For many large banks, testing is an outsourced function or spread across globally distributed teams. Not all QA teams within the organization use the same set of tools and frameworks for project management, test automation, continuous integration etc.

In addition, with large number of releases and updates, project managers deal with vast amounts of test data. This causes several issues in managing tests effectively such as:

Duplication of efforts because of redundant test cases
Slowing down of cycles due to dead test cases
Huge test case backlogs
Poor analytics or visibility of test coverage, traceability and other valuable metrics
Inability to find the most high-risk bugs faster
Lack of integration among tools
Absence of a single platform to enable team collaboration
While competitive pressure is driving more innovation in fintech, banking and financial institutes are bogged down by age-old processes, legacy systems and solving everyday test management challenges. Data is often locked in legacy back-end systems, distributed across databases. There are often upstream and downstream dependencies between various systems. For example, dependencies between cards, payment processing, rewards loyalty etc. that make it difficult to extract the necessary data.

A survey by Censuswide for Five degrees recently found that banks are unable to meet consumer demand due to legacy IT and old processes.

With new technologies such as cloud and open APIs becoming mainstream, it is difficult for companies operating under the weight of less agile, legacy systems to compete. Relevant modernization, that is bringing ageing and inefficient systems up to speed is absolutely necessary.

Digital Transformation of Banks: addressing challenges in software quality and test management
Analyze the current state of legacy systems
It is not necessary that all old software is legacy and requires modernization. Assess all your systems in place from the quality and test management perspective. Are you getting enough coverage? Does it integrate with your set of DevOps tools well? Find out the need gaps and evaluate whether replacing the system with a modern tool will work best for your organization’s challenges.

Migration support
Select the modernization approach that works best for you to deliver the fastest value.

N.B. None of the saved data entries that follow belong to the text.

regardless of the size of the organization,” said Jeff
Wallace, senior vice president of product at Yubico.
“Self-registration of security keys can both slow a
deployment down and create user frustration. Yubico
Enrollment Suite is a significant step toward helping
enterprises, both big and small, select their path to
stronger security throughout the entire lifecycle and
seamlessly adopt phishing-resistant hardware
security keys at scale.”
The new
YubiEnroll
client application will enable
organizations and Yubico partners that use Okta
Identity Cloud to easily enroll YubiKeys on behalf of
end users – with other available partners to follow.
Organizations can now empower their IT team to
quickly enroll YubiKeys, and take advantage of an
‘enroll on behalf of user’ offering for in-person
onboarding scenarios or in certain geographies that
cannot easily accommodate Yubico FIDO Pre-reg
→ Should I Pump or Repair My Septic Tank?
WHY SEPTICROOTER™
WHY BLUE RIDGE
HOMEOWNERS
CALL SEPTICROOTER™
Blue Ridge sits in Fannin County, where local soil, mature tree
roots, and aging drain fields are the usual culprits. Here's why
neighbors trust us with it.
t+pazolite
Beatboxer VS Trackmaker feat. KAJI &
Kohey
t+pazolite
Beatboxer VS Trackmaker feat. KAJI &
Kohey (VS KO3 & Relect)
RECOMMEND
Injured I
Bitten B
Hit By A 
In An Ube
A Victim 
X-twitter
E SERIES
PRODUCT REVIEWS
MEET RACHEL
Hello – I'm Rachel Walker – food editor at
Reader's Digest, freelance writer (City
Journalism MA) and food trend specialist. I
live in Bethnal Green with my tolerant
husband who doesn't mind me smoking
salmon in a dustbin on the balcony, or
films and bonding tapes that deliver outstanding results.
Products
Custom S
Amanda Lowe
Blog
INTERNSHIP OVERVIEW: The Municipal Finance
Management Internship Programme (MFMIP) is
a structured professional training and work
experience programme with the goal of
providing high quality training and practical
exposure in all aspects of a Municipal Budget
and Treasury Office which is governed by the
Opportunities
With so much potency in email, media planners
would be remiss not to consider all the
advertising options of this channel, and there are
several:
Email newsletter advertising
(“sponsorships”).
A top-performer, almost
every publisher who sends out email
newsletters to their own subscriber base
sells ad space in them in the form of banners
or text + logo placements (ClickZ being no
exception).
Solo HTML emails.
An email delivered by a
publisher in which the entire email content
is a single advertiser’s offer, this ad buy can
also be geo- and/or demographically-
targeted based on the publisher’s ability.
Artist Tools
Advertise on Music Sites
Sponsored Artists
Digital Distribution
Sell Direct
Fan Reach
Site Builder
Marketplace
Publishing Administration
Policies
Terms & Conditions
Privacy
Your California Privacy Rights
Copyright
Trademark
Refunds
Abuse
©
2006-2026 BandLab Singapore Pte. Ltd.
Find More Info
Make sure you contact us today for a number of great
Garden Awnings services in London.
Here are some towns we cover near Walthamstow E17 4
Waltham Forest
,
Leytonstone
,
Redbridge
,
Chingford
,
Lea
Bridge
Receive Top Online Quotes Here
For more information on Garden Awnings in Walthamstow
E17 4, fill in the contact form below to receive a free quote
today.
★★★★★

Migration from legacy software is often a huge concern for banks owing to the vast amounts of test assets that need to be migrated. Shortlist vendors and tools on the basis of their migration plan and support. Check online reviews for their test management, integration and support capabilities. Find out how best you can optimize your existing tools by integrating with their solution. Also, look for products that provide the choice of SaaS and on-premise solutions.

Choose the right tech stack
It is not just your test management or project management tool, but the entire ecosystem of technologies that needs to be future-ready, flexible and reliable. For instance, if you have adopted DevOps, then your technology stack should fully support pipeline orchestration and efficiency. Similarly, your test management tool must integrate well with task management tools such as Jira and CI server like Jenkins and Bamboo.

Support for test automation
Is your test automation up to speed? If you are using an automation framework, can you capture the execution results in your test suite? Teams practicing BDD must be able to author, store and sync features to and from Version Control Systems like SVN, Git, Bitbucket.

Support for both Agile and Waterfall methodologies
Your test management approach and tools must be flexible enough to provide support for both methodologies so that you can evolve at your own speed. Essentially, the test management tool must adapt to your organization’s processes.

Need for innovation, speed and quality
The digital transformation of the fintech sector and arrival of many new non-banking finance entrants to the scene has revolutionized traditional banking systems. Banking and financial institutions are undergoing a radical shift in their core competencies. A customer centric approach drives the need for innovation along with the speed and quality. Test strategies must be developed considering these factors and software testing must be rehauled at its core to ensure a smooth transformation journey. Selecting the right test management tool is half the battle won.